Closed dbpolito closed 6 years ago
Just deployed 1.2.2
to our production environment at work. Will report back what we find over the next few days.
@taylorotwell After 1.2.2
, everything works perfectly. No more orphan jobs and old code.
@tomschlick you see anything? @marianvlad thanks!
@taylorotwell just checked our logs from last week and we saw two instances of orphans
Sending TERM Signal To Process: 9750
Observed Orphan: 8781
Observed Orphan: 8862
Observed Orphan: 10459
Sending TERM Signal To Process: 10498
Observed Orphan: 8781
Observed Orphan: 8862
Observed Orphan: 12571
Weirdly enough two of the processes had the same process id, even though the deploys took place 15 minutes apart. Horizon appeared to terminate them and restart correctly so not sure how that's possible 🤷♂️
Just a notice, the horizon:purge command doesn't work as expected, so if you run it and get a single rogue process ignore it, it's not an indicator. Only if you get multiple process it means there are actual orphans.
So in this case the two orphans 8781 and 8862 are the actual orphans, however it seems that even the purge command didn't kill them so that could mean they're really stuck on a long process that the next loop didn't run yet.
What's your timeout value?
Timeout value is 1800
for most of our workers.
I'm not able to reproduce this issue anymore... So it looks like fixed to me... ❤️
As i created the ticket and seems it got fixed, i'm closing this one... We can start new tickets and mention this one if necessary.
We are encountering strange issues. Sometimes one queue is stuck and does not process any jobs.

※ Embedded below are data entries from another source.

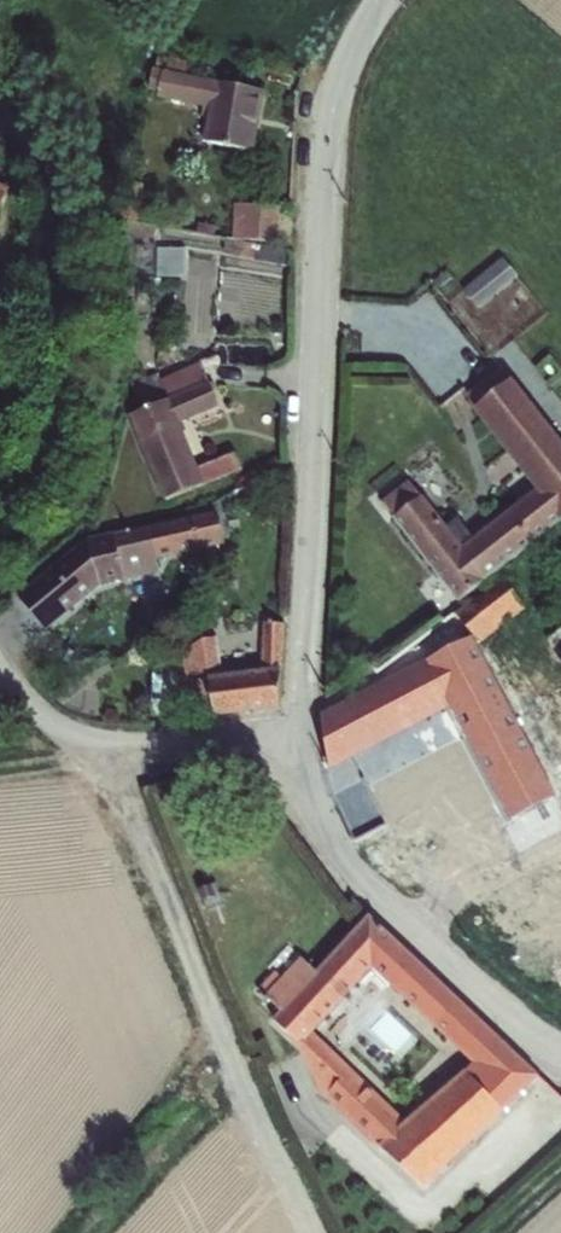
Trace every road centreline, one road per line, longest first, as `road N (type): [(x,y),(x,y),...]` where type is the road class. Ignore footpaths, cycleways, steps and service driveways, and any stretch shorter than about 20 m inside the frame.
road 1 (residential): [(379,0),(335,74),(285,744)]
road 2 (residential): [(560,1056),(371,893),(300,805),(285,744)]
road 3 (residential): [(285,744),(106,746)]
road 4 (residential): [(0,659),(31,711),(62,735),(106,746)]

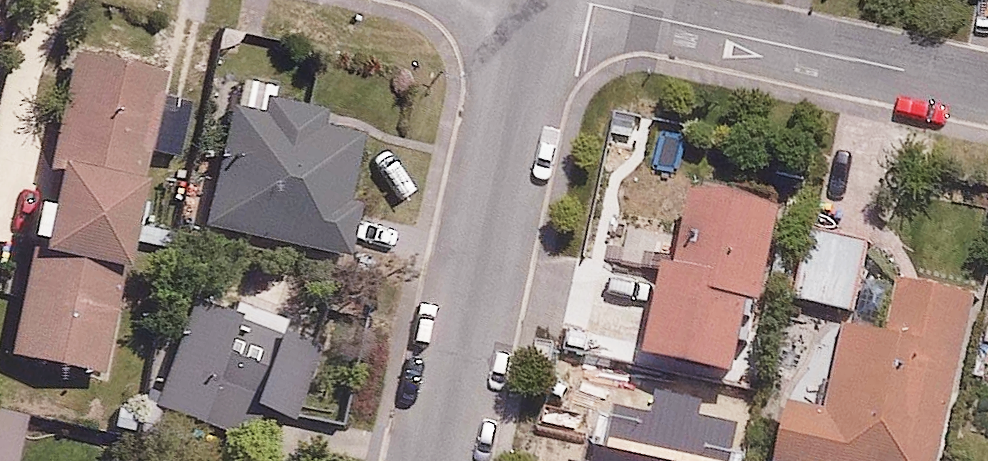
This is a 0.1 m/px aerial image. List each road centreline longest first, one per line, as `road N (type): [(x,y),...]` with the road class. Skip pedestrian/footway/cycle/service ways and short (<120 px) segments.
road 1 (residential): [(538,0),(439,460)]
road 2 (residential): [(987,88),(574,0)]

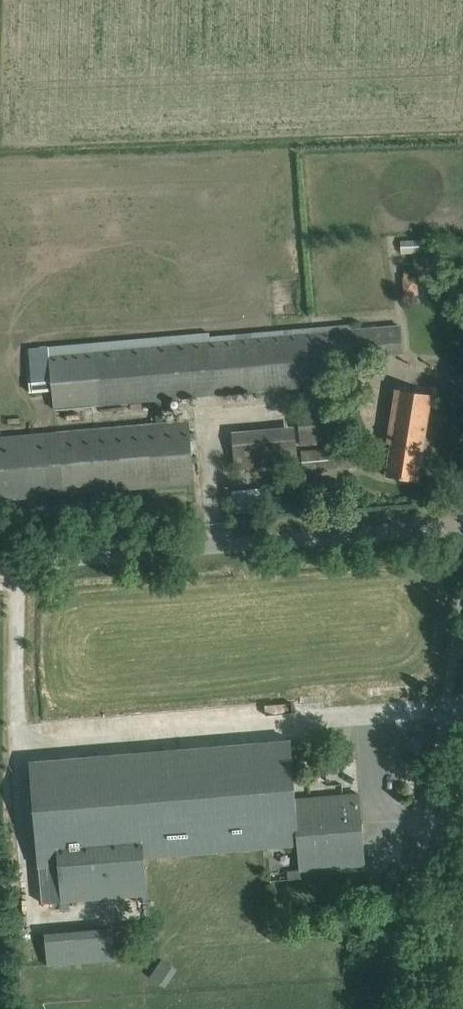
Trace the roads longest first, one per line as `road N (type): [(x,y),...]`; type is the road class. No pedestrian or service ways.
road 1 (unclassified): [(0,564),(462,527)]
road 2 (tertiary): [(429,1008),(462,796)]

Even when supervisor is stopped there are horizon:work
processes in the list. horizon:purge
also does not help as it does not find any.
Here is our config and the problem is only with default
:
»> config('horizon')
=> [
"use" => "queue",
"prefix" => "horizon:",
"waits" => [
"redis:default" => 300,
],
"trim" => [
"recent" => 60,
"failed" => 10080,
],
"environments" => [
"production" => [
"supervisor-1" => [
"connection" => "redis",
"queue" => [
"default",
],
"balance" => "simple",
"processes" => 10,
"tries" => 0,
],
"supervisor-2" => [
"connection" => "redis",
"queue" => [
"sms",
"phone_data",
],
"balance" => "auto",
"processes" => 10,
"tries" => 0,
],
],
"local" => [
"supervisor-1" => [
"connection" => "redis",
"queue" => [
"default",
],
"balance" => "simple",
"processes" => 3,
"tries" => 3,
],
],
],
]
I'm running horizon on a latest forge machine as documented... the daemon with
php artisan horizon
and on deploymentsphp artisan horizon:terminate
but time to time i need to manually runphp artisan horizon:purge
.This is the output i just got after after hours of last release:
I can confirm it's orphans by running
htop
on tree mode (press f5) and i see these process as root process, not inside the masterphp artisan horizon
process.And also, every time i run purge, it ALWAYS wrongly see 1 process as orphan:
I haven't found a pattern yet why this is happening.